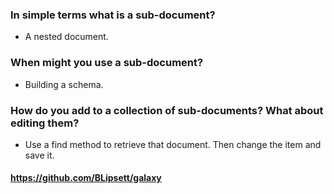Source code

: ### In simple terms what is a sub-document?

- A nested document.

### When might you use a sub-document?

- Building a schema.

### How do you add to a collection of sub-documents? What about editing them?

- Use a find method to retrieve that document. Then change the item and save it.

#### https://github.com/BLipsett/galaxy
^^^^
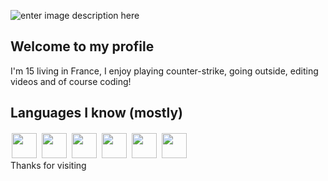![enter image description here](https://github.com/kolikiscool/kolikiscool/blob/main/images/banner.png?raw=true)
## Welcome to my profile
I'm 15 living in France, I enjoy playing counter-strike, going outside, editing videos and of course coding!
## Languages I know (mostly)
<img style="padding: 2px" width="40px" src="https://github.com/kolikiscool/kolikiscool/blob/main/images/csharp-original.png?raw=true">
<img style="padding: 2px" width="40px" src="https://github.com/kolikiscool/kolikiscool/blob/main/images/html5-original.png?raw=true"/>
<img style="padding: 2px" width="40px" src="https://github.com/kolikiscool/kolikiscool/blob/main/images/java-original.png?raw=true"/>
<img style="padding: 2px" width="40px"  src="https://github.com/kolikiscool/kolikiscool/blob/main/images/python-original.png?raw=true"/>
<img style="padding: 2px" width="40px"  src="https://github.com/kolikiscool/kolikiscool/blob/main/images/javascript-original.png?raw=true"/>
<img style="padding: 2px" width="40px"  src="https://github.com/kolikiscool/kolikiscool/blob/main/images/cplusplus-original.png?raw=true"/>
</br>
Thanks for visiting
^^^^
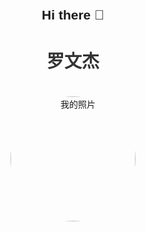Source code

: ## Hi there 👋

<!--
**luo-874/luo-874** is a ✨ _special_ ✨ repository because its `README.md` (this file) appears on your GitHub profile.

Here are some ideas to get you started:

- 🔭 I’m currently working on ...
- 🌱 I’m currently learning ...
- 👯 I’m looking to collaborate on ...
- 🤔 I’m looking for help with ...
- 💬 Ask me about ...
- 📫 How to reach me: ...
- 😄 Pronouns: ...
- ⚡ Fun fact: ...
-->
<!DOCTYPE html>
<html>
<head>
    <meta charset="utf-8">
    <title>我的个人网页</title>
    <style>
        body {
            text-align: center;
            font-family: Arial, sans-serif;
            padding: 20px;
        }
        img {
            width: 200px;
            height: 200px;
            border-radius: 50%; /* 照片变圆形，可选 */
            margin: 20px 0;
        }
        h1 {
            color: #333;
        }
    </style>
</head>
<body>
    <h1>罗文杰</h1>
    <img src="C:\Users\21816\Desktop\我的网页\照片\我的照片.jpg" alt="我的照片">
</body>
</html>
^^^^
**What the exercise asks:**
Search the material above for the word "width", and return each line that holds it.

**Finished task:**
<img style="padding: 2px" width="40px" src="https://github.com/kolikiscool/kolikiscool/blob/main/images/csharp-original.png?raw=true">
<img style="padding: 2px" width="40px" src="https://github.com/kolikiscool/kolikiscool/blob/main/images/html5-original.png?raw=true"/>
<img style="padding: 2px" width="40px" src="https://github.com/kolikiscool/kolikiscool/blob/main/images/java-original.png?raw=true"/>
<img style="padding: 2px" width="40px"  src="https://github.com/kolikiscool/kolikiscool/blob/main/images/python-original.png?raw=true"/>
<img style="padding: 2px" width="40px"  src="https://github.com/kolikiscool/kolikiscool/blob/main/images/javascript-original.png?raw=true"/>
<img style="padding: 2px" width="40px"  src="https://github.com/kolikiscool/kolikiscool/blob/main/images/cplusplus-original.png?raw=true"/>
            width: 200px;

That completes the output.